## Exercise instructions
Reproduce the section of the listing that begins at the line containing "Fethiye, Türkiye'nin güneybatısında" and finishes at the line containing "Ölüdeniz ve Kelebekl". Include both end lines and nothing beyond them.

———

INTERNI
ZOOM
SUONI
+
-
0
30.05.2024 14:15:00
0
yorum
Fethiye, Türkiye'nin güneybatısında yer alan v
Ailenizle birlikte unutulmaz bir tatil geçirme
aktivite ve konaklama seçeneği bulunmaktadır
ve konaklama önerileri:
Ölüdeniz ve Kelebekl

———

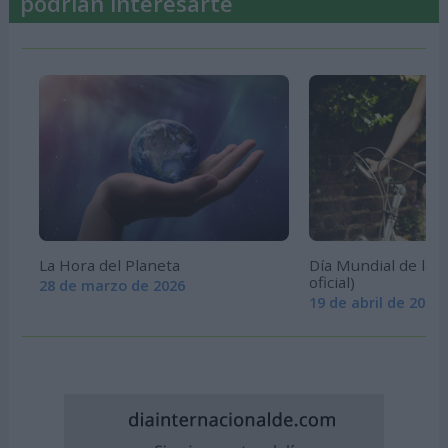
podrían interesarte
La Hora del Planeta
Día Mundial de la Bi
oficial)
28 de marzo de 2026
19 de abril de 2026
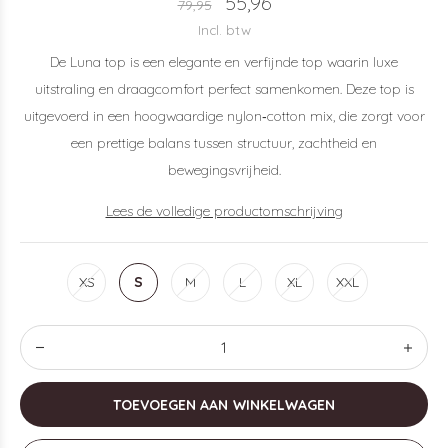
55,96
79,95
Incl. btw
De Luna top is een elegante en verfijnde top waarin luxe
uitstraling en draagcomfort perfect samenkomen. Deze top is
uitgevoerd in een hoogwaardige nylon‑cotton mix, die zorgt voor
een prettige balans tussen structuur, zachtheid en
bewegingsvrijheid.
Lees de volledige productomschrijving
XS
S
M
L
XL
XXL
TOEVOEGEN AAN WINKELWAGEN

———

## Response area
Fethiye, Türkiye'nin güneybatısında yer alan v
Ailenizle birlikte unutulmaz bir tatil geçirme
aktivite ve konaklama seçeneği bulunmaktadır
ve konaklama önerileri:
Ölüdeniz ve Kelebekl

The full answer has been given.